> _EXERCISE BRIEF_
Print the listing below word for word, but drop any pictures it contains.

> _SUPPLIED DATA_
┄┄┄┄┄┄┄┄┄┄

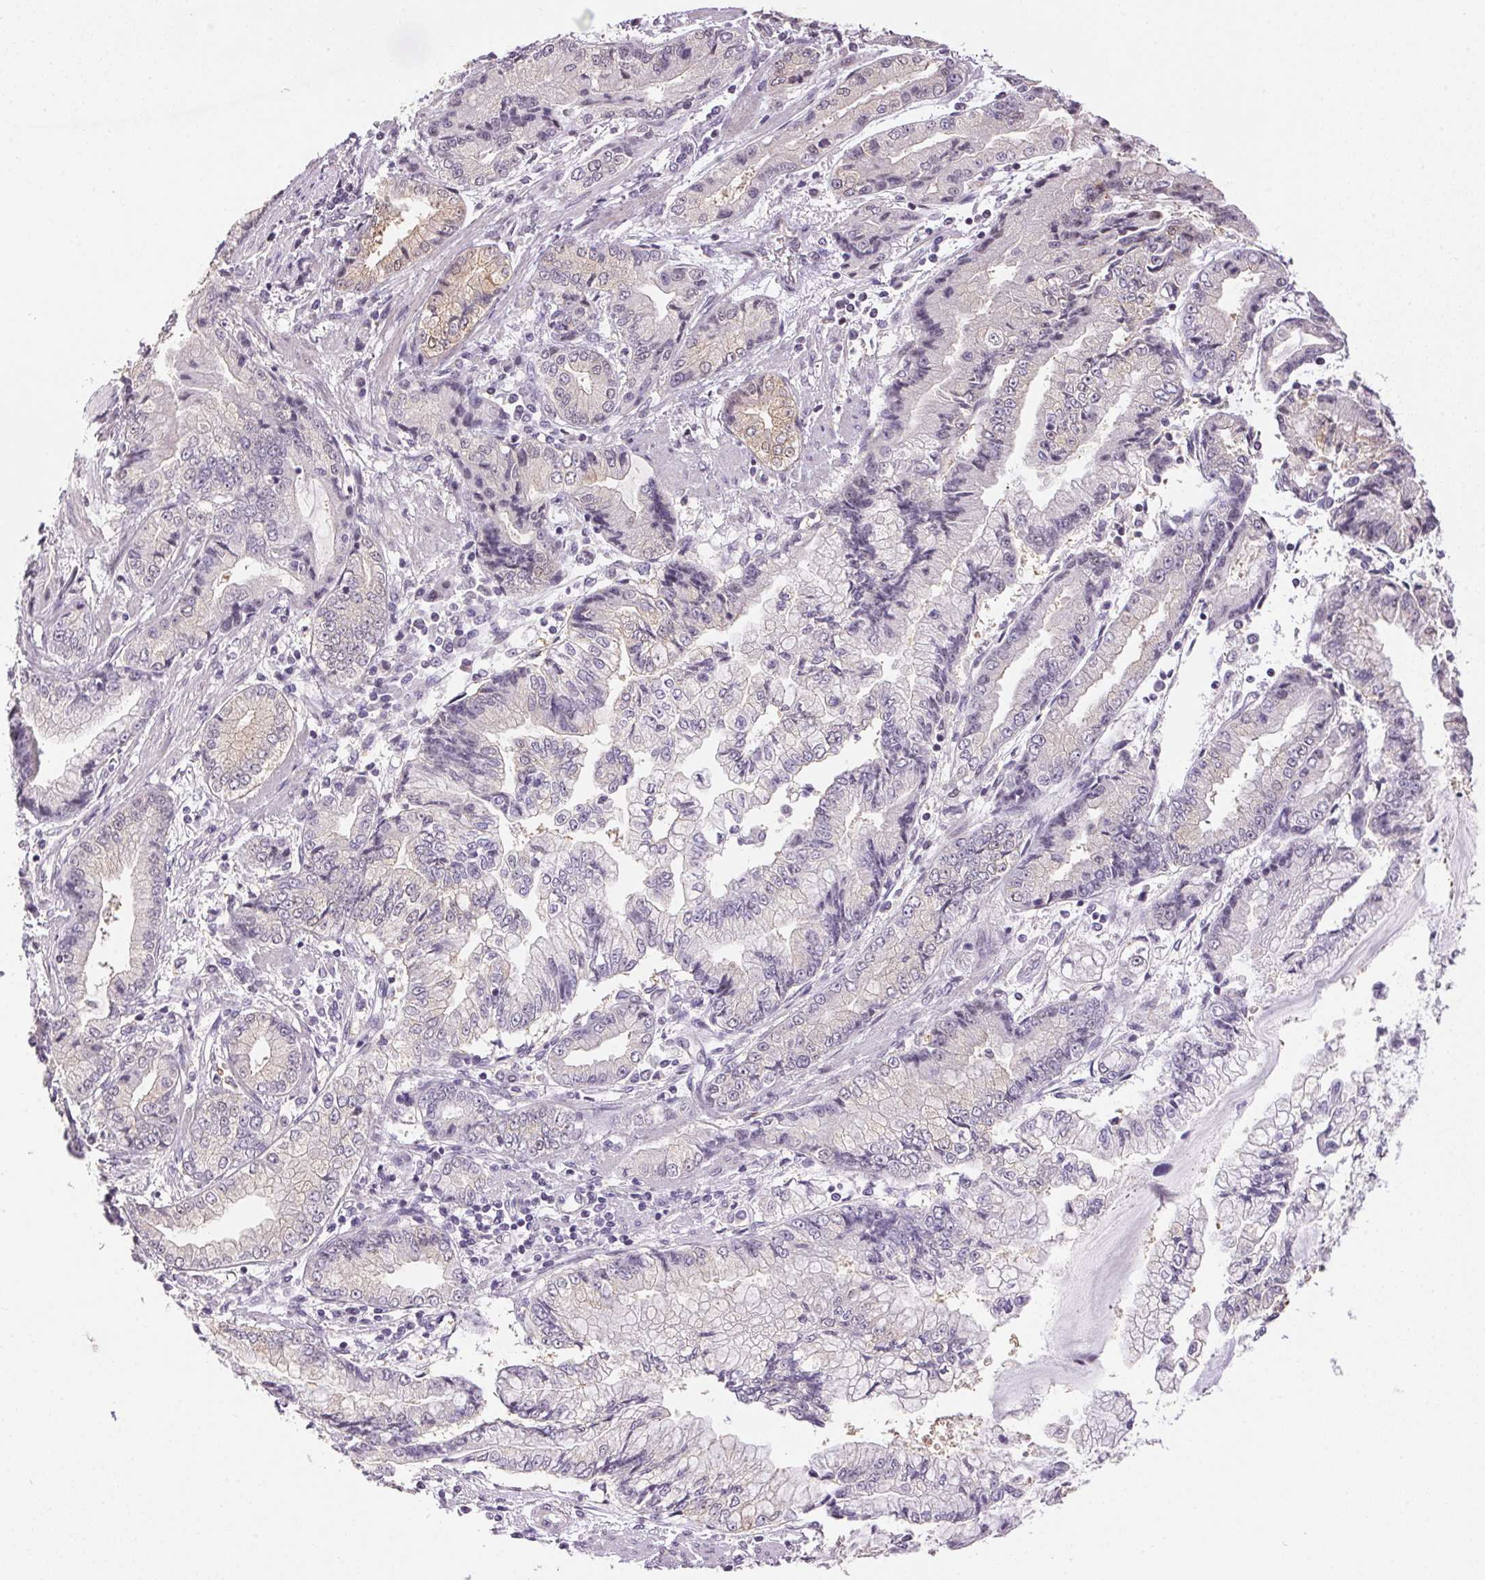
{"staining": {"intensity": "negative", "quantity": "none", "location": "none"}, "tissue": "stomach cancer", "cell_type": "Tumor cells", "image_type": "cancer", "snomed": [{"axis": "morphology", "description": "Adenocarcinoma, NOS"}, {"axis": "topography", "description": "Stomach, upper"}], "caption": "The micrograph displays no staining of tumor cells in stomach adenocarcinoma.", "gene": "GYG2", "patient": {"sex": "female", "age": 74}}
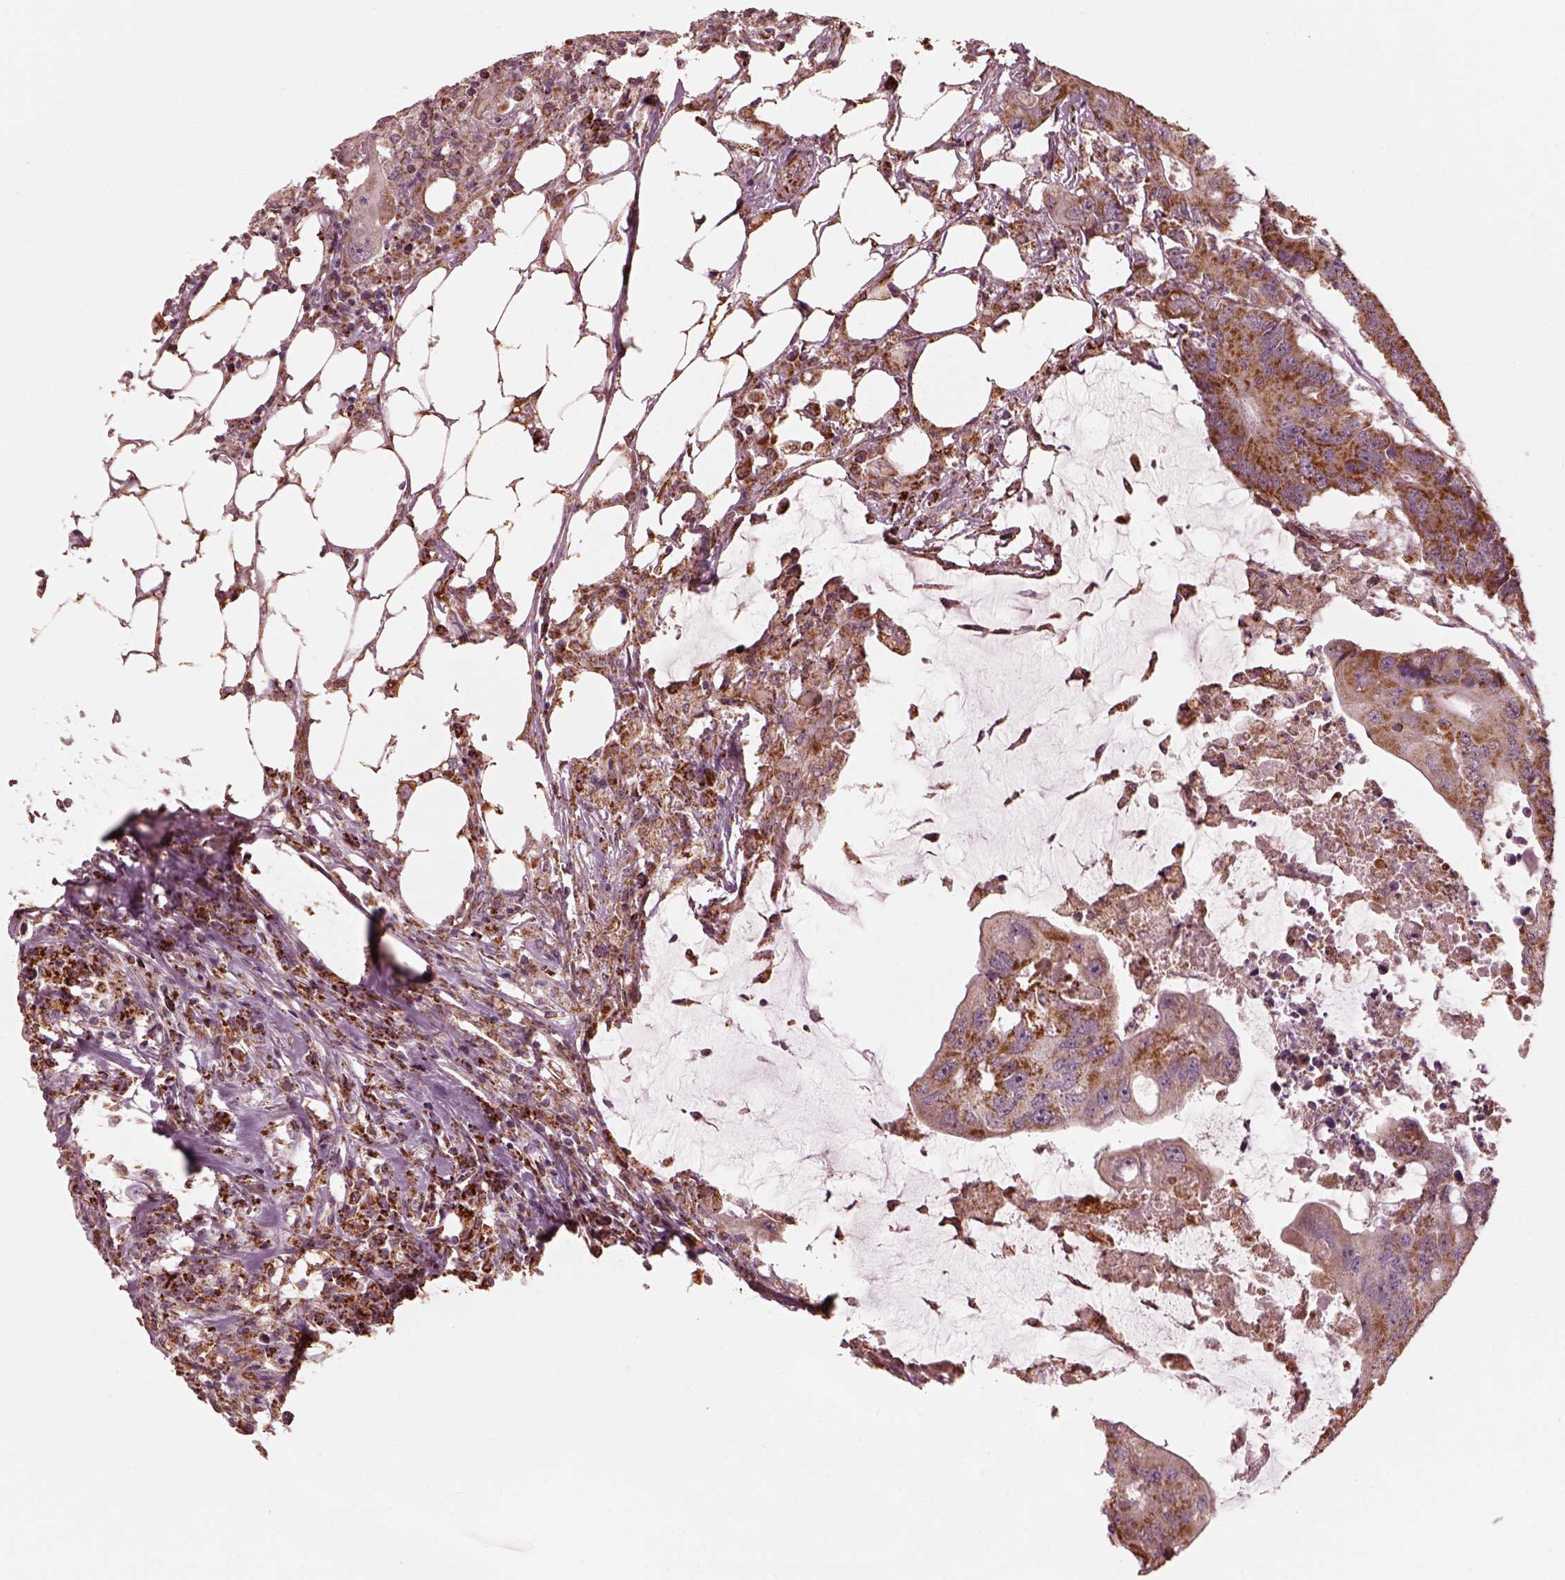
{"staining": {"intensity": "strong", "quantity": "25%-75%", "location": "cytoplasmic/membranous"}, "tissue": "colorectal cancer", "cell_type": "Tumor cells", "image_type": "cancer", "snomed": [{"axis": "morphology", "description": "Adenocarcinoma, NOS"}, {"axis": "topography", "description": "Colon"}], "caption": "Immunohistochemistry (IHC) of colorectal adenocarcinoma displays high levels of strong cytoplasmic/membranous positivity in approximately 25%-75% of tumor cells.", "gene": "NDUFB10", "patient": {"sex": "male", "age": 71}}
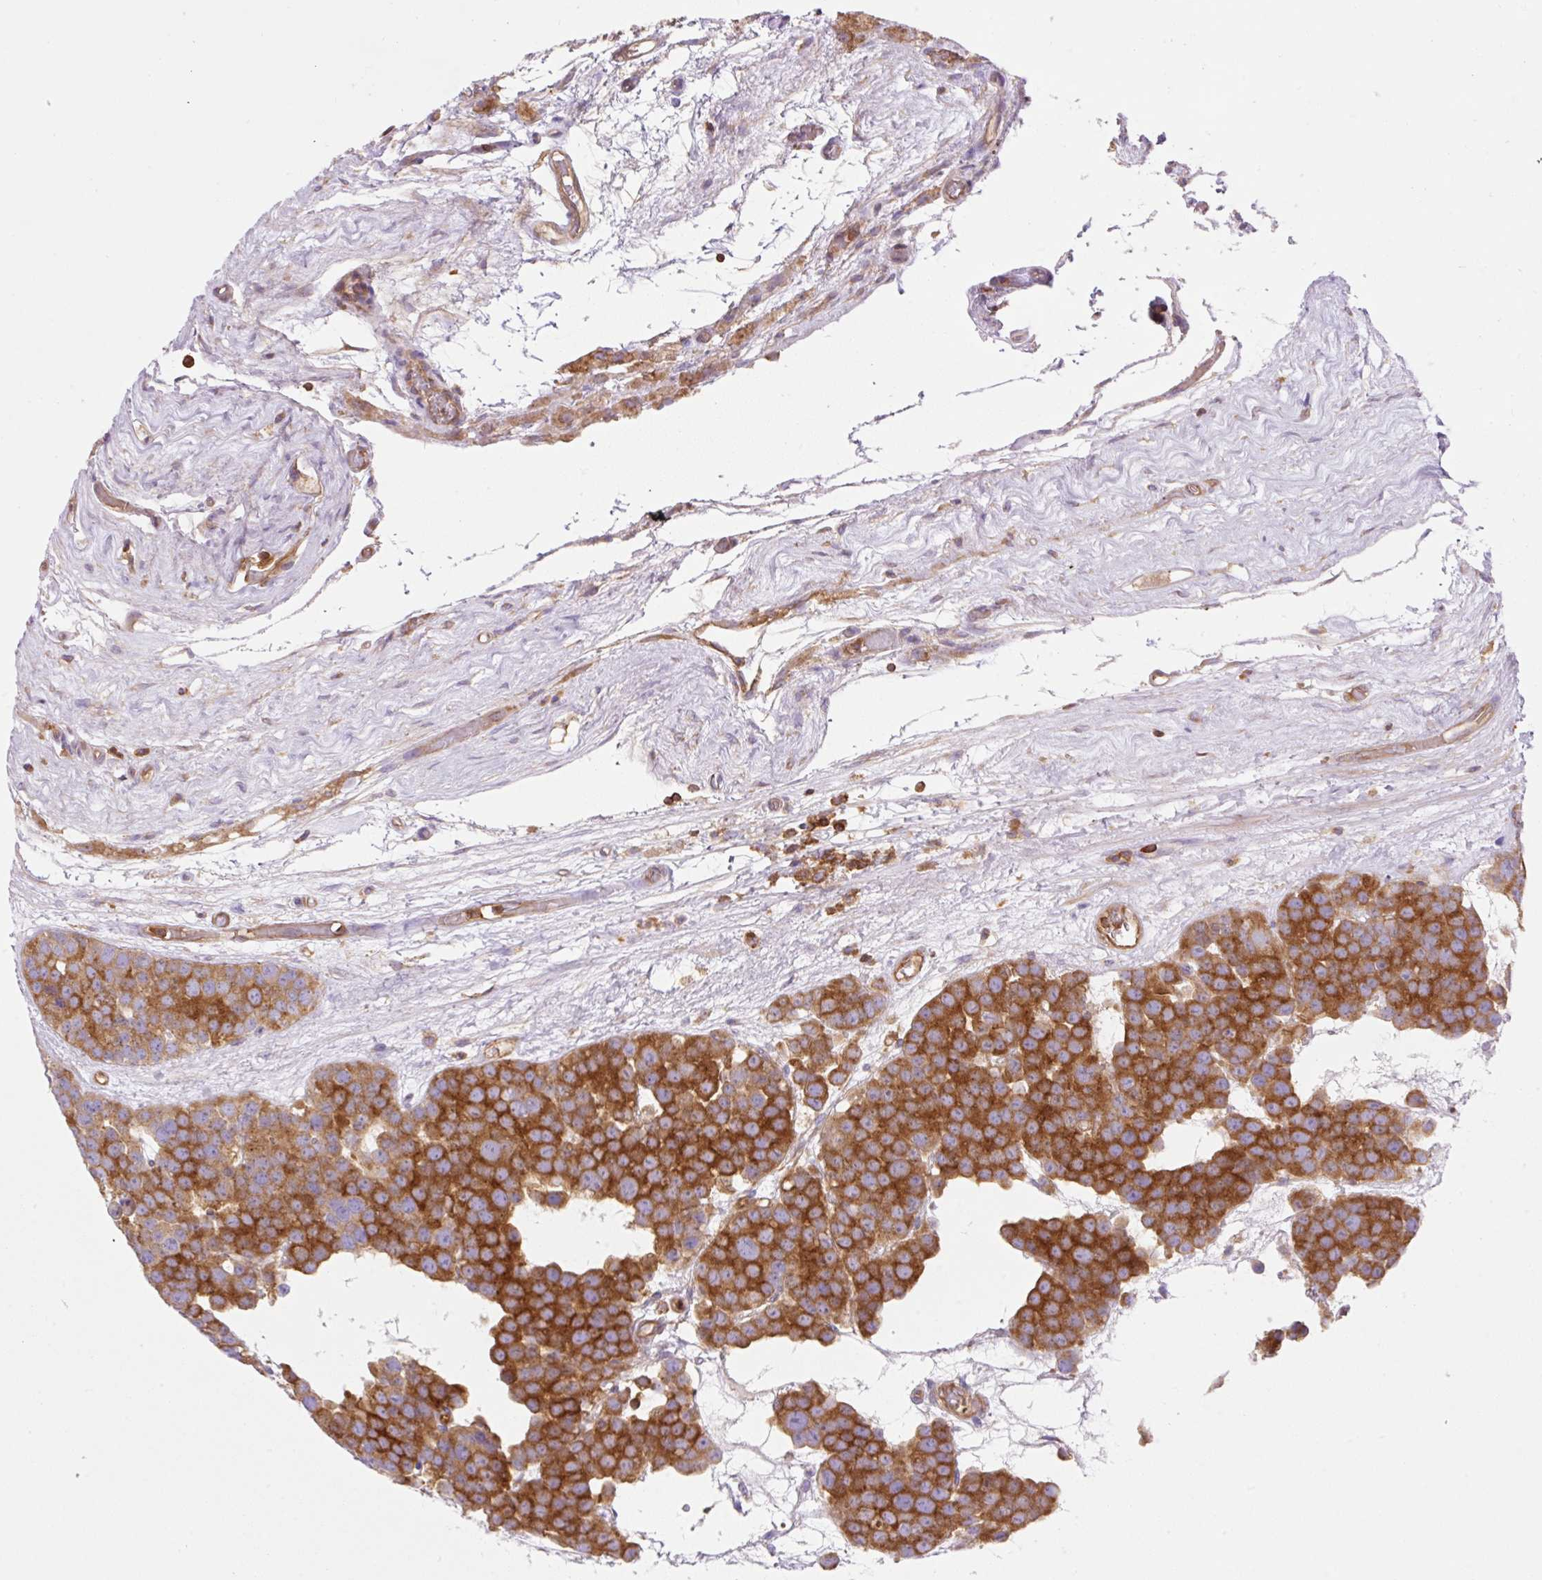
{"staining": {"intensity": "strong", "quantity": ">75%", "location": "cytoplasmic/membranous"}, "tissue": "testis cancer", "cell_type": "Tumor cells", "image_type": "cancer", "snomed": [{"axis": "morphology", "description": "Seminoma, NOS"}, {"axis": "topography", "description": "Testis"}], "caption": "An image of human testis seminoma stained for a protein shows strong cytoplasmic/membranous brown staining in tumor cells. Using DAB (3,3'-diaminobenzidine) (brown) and hematoxylin (blue) stains, captured at high magnification using brightfield microscopy.", "gene": "DNM2", "patient": {"sex": "male", "age": 71}}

┄┄┄┄┄┄┄┄┄┄

> _OUTPUT OF THE EXERCISE_
{"staining": {"intensity": "negative", "quantity": "none", "location": "none"}, "tissue": "stomach cancer", "cell_type": "Tumor cells", "image_type": "cancer", "snomed": [{"axis": "morphology", "description": "Adenocarcinoma, NOS"}, {"axis": "topography", "description": "Stomach, upper"}], "caption": "The micrograph displays no staining of tumor cells in stomach adenocarcinoma.", "gene": "GYG2", "patient": {"sex": "female", "age": 74}}
{"staining": {"intensity": "strong", "quantity": "25%-75%", "location": "cytoplasmic/membranous"}, "tissue": "colorectal cancer", "cell_type": "Tumor cells", "image_type": "cancer", "snomed": [{"axis": "morphology", "description": "Adenocarcinoma, NOS"}, {"axis": "topography", "description": "Colon"}], "caption": "Immunohistochemistry (IHC) of colorectal adenocarcinoma displays high levels of strong cytoplasmic/membranous positivity in approximately 25%-75% of tumor cells.", "gene": "NDUFB10", "patient": {"sex": "male", "age": 71}}
{"staining": {"intensity": "strong", "quantity": ">75%", "location": "cytoplasmic/membranous"}, "tissue": "testis cancer", "cell_type": "Tumor cells", "image_type": "cancer", "snomed": [{"axis": "morphology", "description": "Seminoma, NOS"}, {"axis": "topography", "description": "Testis"}], "caption": "An image of human testis seminoma stained for a protein shows strong cytoplasmic/membranous brown staining in tumor cells. Using DAB (3,3'-diaminobenzidine) (brown) and hematoxylin (blue) stains, captured at high magnification using brightfield microscopy.", "gene": "DNM2", "patient": {"sex": "male", "age": 71}}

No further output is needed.